Modéliser le cheptel national français pour évaluer l’influence de choix techniques sur ses émissions de GES
2012
Puillet, Laurence | Agabriel, Jacques | Peyraud, Jean-Louis | Faverdin, Philippe
Different mitigation options have been proposed to reduce greenhouse gas (GHG) emissions from cattle farming, especially the intensification of animal production per head. Until now, these options have not been analyzed at the national level and thus ignore the interactions between dairy and beef cattle. Hence, we developed a national cattle herd model to simulate milk and meat production and the GHG emissions depending on technical farming choices related to breeds, their productivity and the type of finishing. The model combines a component that simulates herd functioning and a component that simulates herd demography. The model predicts the number of cattle in each breed given the constraints of herd composition and national production achievement (2010 French references for milk, slaughterings and exports). Different scenarios of animal production intensification were simulated. The results show that increasing Prim’Holstein milk productivity (from 7500 to 11500 kg/cow/year) led to a GHG decrease of 2.03% (expressed in % of the 2010 situation). Even though the milk productivity increase was associated to a decrease in numerical productivity (number of calves per cow present), the GHG decrease was only 0.56%. The results also show that a dairy herd with only Normandy breed cows led to a slight GHG increase (+ 0,99%). However, when Normandy breed calves, with their good conformation, were finished as young bulls instead of veals, the scenario led to a GHG decrease of 4.01%. Regarding the beef herd, an intensification based on carcass weight increase and fattening time decrease led to a slight GHG decrease of 1.42%. When combined with higher calf mortality, this scenario led to a GHG increase of 1.85%. The model results highlight the interest of having a global approach to assess technical choice effects, such as intensification, on GHG emissions and thus better evaluate trade-offs between production and the environment.
Показать больше [+] Меньше [-]Pour limiter les émissions de gaz à effet de serre (GES) liées à l’élevage bovin, il existe plusieurs leviers d’action, dont l’intensification de la production animale par tête. A ce jour, l’efficacité de ces leviers n’a pas été analysée au niveau national, en considérant l’équilibre relatif entre les cheptels laitier et allaitant. Nous avons développé un modèle du cheptel bovin national qui simule les productions de lait et de viande et les émissions directes de GES en fonction des choix techniques liés aux races, à leur productivité et aux trajectoires de finition.
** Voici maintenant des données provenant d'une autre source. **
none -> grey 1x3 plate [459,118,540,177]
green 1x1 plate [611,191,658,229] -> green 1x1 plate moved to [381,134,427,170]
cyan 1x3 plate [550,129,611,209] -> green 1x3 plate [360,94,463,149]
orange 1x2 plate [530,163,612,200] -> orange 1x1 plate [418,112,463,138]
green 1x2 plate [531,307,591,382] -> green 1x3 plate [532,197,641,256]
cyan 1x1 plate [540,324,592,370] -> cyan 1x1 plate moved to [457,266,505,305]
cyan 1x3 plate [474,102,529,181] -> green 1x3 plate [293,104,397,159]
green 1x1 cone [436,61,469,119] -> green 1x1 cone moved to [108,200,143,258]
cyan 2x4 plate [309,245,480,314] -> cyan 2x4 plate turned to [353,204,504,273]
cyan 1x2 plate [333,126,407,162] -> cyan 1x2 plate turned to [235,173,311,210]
Le modèle combine un module de simulation du fonctionnement du cheptel national et un module de simulation de sa démographie. Il prédit les effectifs de bovins dans chaque race sous contraintes de composition du cheptel national et de réalisation des objectifs de production sur la base des références françaises de 2010 pour le lait, les abattages et les exportations. Des scénarios d’intensification animale contrastés ont été simulés. Les résultats (en % de la référence 2010) montrent que l’augmentation de la productivité laitière de la race Prim’Holstein de 7500 à 11500 kg/vache/an permet une réduction des GES émis de 2,03%. Si cette augmentation est associée à une baisse de la productivité numérique (nombre de veaux par vache présente), la réduction des GES n’est plus que de 0,56%. Un cheptel laitier national composé uniquement de vaches de race Normande conduit à une légère augmentation des GES (0,99%). Cependant, si les veaux de race Normande, qui sont mieux conformés, sont finis en jeunes bovins plutôt qu’en veaux de boucherie, ce scénario conduit alors à une réduction de 4,01% des GES. Pour le cheptel allaitant, l’intensification via une augmentation des poids de carcasse et un raccourcissement des cycles de finition permet une légère réduction des GES de - 1,42%. Si ce scénario est associé à une forte mortalité des jeunes, il conduit alors à l’inverse à une augmentation des GES de 1,85%. Ces résultats montrent l’intérêt d’une approche globale pour apprécier les effets de choix techniques, comme l’intensification, sur les émissions et mieux évaluer les compromis entre production et environnement.